WHAT YOU NEED TO DO => Lift every line from the entries that includes the word "this".

- - - -

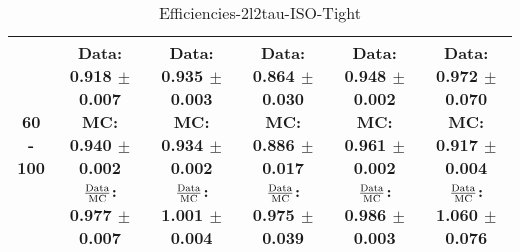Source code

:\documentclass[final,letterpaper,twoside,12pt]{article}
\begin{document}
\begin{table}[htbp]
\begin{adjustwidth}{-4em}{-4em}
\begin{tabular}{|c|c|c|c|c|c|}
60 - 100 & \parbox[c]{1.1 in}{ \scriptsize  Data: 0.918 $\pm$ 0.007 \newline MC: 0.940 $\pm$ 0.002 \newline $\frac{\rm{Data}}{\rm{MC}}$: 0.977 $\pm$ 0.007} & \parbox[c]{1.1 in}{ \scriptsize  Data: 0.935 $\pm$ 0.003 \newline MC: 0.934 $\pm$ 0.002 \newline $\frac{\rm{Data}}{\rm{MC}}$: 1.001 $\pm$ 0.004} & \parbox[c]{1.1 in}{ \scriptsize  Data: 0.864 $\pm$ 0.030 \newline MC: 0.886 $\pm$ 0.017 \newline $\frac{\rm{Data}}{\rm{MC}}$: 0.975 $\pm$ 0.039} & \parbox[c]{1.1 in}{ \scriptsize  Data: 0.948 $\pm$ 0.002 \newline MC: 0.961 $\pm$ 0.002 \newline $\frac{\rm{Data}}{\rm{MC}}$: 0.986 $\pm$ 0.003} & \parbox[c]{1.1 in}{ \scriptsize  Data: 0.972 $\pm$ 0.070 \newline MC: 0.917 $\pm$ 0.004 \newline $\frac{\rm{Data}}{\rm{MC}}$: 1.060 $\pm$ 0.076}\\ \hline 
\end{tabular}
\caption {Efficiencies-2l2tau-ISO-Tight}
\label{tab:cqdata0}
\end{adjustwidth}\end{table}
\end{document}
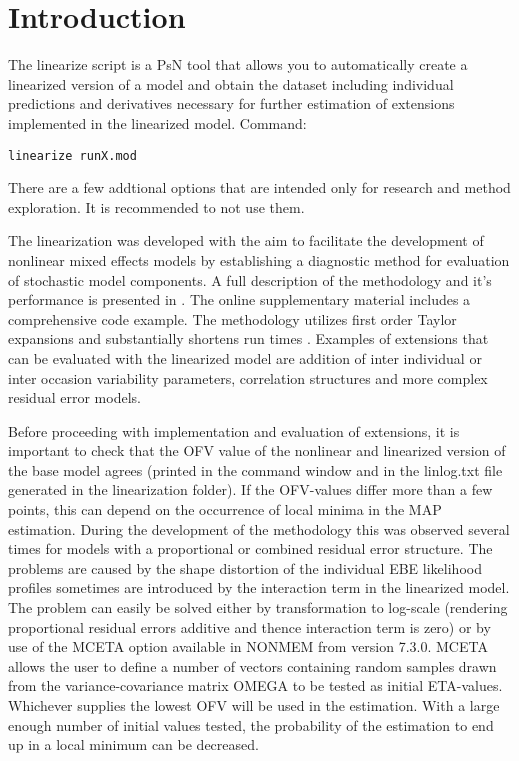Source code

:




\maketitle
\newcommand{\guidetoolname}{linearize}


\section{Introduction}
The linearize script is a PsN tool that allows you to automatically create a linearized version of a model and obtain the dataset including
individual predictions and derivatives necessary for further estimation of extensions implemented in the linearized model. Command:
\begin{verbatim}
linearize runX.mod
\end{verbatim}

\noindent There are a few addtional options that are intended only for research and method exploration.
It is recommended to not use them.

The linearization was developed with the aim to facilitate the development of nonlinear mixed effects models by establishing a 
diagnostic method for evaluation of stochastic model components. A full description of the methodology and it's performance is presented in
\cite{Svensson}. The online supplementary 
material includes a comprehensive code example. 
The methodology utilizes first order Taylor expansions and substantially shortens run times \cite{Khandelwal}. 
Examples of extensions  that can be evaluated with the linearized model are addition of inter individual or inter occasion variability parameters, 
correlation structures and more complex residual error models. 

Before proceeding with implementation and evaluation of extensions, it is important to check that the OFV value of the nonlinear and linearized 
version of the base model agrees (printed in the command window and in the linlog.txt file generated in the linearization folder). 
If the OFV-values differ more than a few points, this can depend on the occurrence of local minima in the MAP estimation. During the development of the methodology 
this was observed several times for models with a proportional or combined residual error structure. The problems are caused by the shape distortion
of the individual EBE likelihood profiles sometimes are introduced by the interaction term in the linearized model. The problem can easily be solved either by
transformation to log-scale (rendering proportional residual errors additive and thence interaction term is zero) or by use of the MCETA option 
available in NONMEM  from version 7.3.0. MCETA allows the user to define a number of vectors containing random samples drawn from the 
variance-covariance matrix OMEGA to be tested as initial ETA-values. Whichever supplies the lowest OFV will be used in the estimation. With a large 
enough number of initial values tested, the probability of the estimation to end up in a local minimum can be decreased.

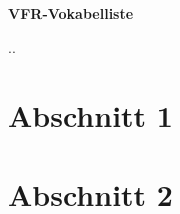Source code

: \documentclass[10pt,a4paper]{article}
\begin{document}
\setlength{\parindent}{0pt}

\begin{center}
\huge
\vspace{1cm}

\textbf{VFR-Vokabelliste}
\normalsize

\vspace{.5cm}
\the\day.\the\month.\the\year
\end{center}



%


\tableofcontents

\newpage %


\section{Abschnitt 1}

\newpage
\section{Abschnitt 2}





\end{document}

- - - -

TASK ANSWER =>
If the OFV-values differ more than a few points, this can depend on the occurrence of local minima in the MAP estimation. During the development of the methodology 
this was observed several times for models with a proportional or combined residual error structure. The problems are caused by the shape distortion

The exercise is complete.